[Passage to read Boundary: Start]

The standby switch now also houses a fingerprint scanner, a must for any 2016 flagship. This is the first phone from LG to use a fingerprint scanner and it does a really good job.
It’s fast, accurate and you don’t even have to press down to unlock the phone. Just glide your digit across and it’ll bypass the lock-screen completely.
Now, this isn’t quite on Google Project Ara levels of customisability so you won’t be switching out the RAM or CPU, but it’s clever and unique nevertheless.
It works like this; along the side there’s an almost indistinguishable button set just about flush to the body. Press this in with the tip of your nail and the bottom chin pops out, you can now pull it off and out comes the battery.
The battery comes off the bottom unit, though it does feel like you’re breaking the entire thing, and then you can attach it to other modules, or ‘Friends’ as LG calls them. At launch, there will be two available and neither are going to sell the phone by themselves.
The camera grip adds a touch more battery, a separate shutter button for both photos and video and a jog dial for zoom. The second module is a DAC powered by some B&O tech. The DAC gives you 32-bit audio and an extra headphone jack.
The new HTC 10 has 24-bit audio, but what is baffling is where is the 32bit audio going to come from as most music has been mastered in 24 bit.
The G5 has a 5.3-inch, IPS LCD, quad-HD display with always-on mode and like all past LG smartphones the screen is an utter standout, sharp, clear and bucket loads of colour.
LG was one of the first manufacturers to really bring quad-HD, 2560×1440 panels to the mainstream, for example, and since the G3 it has gone from strength to strength.
The G5 ships with Android 6.0, and benefits from many of its enhancements such as Google’s Now on Tap, native fingerprint recognition, on demand app permissions, and improved power management.
The Camera app, the best custom application found on the phone, provides many different modes to take advantage of all three of the G5’s cameras. The LG G5 is 4K-capable and contains low-level manual options for control beyond what you’d get on most stock camera apps. We’ll discuss the camera more in depth later.
Smart settings is LG’s location/contextually-aware feature that will automatically perform functions, such as change sound profiles and Wi-Fi connectivity, based on location or contextual situations. In a nutshell, it’s a way to automate things like ringtone volume based on where you are.

[Passage to read Boundary: End]

**Problem set:**
(a) From the LG G5 passage, return the text between "It’s fast, accurate" and "comes the battery.", inclusive.
(b) Summarize the LG G5 passage in two sentences.
(c) Write what comes next in the LG G5 passage, picking up after its final sentence.

[Records provided Boundary: Start]

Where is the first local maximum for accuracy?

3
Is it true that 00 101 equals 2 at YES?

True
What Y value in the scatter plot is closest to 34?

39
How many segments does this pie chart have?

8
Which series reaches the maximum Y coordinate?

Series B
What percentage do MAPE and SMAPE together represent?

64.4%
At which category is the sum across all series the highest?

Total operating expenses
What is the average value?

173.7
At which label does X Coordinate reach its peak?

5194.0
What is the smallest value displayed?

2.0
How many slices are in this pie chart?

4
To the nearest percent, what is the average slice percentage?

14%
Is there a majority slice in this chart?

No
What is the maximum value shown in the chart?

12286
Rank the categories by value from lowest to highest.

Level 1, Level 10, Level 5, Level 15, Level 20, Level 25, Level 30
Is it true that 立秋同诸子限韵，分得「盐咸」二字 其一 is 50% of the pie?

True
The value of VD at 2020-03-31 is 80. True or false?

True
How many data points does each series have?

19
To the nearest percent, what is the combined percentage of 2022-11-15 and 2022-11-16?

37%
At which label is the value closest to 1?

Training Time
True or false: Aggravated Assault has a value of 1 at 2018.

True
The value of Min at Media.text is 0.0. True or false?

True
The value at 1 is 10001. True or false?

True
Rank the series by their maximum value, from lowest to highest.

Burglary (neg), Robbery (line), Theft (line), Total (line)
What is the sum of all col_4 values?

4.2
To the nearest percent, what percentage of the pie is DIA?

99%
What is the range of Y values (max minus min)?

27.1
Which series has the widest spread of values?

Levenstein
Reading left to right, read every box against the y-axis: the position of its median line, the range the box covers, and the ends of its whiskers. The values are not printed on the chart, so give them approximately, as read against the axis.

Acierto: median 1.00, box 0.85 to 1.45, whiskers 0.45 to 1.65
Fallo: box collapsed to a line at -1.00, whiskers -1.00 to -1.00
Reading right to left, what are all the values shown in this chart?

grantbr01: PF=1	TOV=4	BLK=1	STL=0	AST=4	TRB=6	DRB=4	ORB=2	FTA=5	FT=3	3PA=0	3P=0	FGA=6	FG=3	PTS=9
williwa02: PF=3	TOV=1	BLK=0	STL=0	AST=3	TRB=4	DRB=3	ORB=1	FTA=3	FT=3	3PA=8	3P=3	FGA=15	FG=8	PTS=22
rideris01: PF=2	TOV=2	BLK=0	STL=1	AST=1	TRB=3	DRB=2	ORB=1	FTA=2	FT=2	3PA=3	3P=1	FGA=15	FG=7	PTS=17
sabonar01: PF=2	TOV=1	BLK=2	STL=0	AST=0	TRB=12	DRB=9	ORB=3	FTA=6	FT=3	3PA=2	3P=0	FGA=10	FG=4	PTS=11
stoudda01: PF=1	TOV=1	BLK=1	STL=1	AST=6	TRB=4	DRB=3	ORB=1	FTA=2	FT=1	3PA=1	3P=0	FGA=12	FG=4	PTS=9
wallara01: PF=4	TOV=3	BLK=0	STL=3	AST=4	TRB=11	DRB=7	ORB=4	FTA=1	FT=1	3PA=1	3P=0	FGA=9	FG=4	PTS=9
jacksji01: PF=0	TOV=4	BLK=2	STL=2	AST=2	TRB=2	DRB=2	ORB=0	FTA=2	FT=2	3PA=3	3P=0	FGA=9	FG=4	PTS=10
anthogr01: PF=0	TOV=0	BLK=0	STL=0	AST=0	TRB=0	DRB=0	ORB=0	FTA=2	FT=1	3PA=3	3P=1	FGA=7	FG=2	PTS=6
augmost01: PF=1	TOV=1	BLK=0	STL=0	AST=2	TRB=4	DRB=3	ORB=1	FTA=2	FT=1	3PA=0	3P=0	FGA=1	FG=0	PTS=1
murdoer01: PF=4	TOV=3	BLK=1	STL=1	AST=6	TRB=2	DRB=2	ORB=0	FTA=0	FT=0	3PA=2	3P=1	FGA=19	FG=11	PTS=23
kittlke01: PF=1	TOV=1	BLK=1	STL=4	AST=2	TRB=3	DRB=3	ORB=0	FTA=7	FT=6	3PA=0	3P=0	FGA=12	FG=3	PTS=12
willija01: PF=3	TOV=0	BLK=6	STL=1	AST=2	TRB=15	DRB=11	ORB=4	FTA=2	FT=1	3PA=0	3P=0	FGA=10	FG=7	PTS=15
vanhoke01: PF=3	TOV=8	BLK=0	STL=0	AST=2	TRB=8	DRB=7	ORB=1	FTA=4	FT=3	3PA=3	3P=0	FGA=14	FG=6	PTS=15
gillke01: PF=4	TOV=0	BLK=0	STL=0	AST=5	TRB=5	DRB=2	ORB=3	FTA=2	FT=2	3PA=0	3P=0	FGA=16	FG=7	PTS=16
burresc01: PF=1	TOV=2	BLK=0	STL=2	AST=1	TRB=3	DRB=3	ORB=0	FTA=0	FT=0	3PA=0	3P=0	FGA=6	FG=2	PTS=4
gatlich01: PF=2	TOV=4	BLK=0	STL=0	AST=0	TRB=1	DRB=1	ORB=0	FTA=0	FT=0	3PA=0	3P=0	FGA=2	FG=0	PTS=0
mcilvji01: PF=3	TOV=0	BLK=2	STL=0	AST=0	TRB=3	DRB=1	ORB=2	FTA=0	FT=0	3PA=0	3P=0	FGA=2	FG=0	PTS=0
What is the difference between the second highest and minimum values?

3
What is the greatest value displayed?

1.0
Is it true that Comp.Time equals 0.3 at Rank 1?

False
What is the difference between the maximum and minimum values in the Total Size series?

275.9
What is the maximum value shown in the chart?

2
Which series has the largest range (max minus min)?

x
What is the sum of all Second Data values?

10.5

[Records provided Boundary: End]

**Answers per task:**
(a)
It’s fast, accurate and you don’t even have to press down to unlock the phone. Just glide your digit across and it’ll bypass the lock-screen completely.
Now, this isn’t quite on Google Project Ara levels of customisability so you won’t be switching out the RAM or CPU, but it’s clever and unique nevertheless.
It works like this; along the side there’s an almost indistinguishable button set just about flush to the body. Press this in with the tip of your nail and the bottom chin pops out, you can now pull it off and out comes the battery.

(b) The LG G5 adds LG's first fingerprint scanner in its standby switch and a removable bottom chin whose battery can be attached to modules such as a camera grip and a B&O-powered DAC. It also has a sharp 5.3-inch quad-HD display, ships with Android 6.0, and offers a Camera app with many modes and manual controls plus location-aware Smart settings.

(c)
Like the Galaxy S7, LG lets users enjoy side-by-side multitasking, although it takes a more limited approach. LG calls its multitasking QSlide, and it’s buried deep within several menus in the settings app. It’s obvious from its location in the Settings that LG isn’t putting much stock into QSlide, and that seems warranted given its limitations.
The G5’s QuickRemote app utilizes the IR blaster on the top of the phone. QuickRemote turns your smartphone into a remote that can be used to control all sorts of components. If you have lots of electronics that still use infrared remotes — receivers, TVs, AC units, and projectors — then this is a handy feature to have especially if you are in a pub and the are showing the wrong football code, all you have to do is dial up the code of the TV the football is being shown on. RF connect and wella, you can easily change the channel.
5.3-inch IPS QHD screen, Snapdragon 820 processor & 4GB RAM, 32GB on-board storage and microSD slot, 2,800mAh battery, USB Type-C v3.0 port, Fingerprint sensor, 16MP rear camera & 8MP front camera.
It also has an additional 8MP wide-angle rear camera as well as LG UX 5.0 on Android Marshmallow OS.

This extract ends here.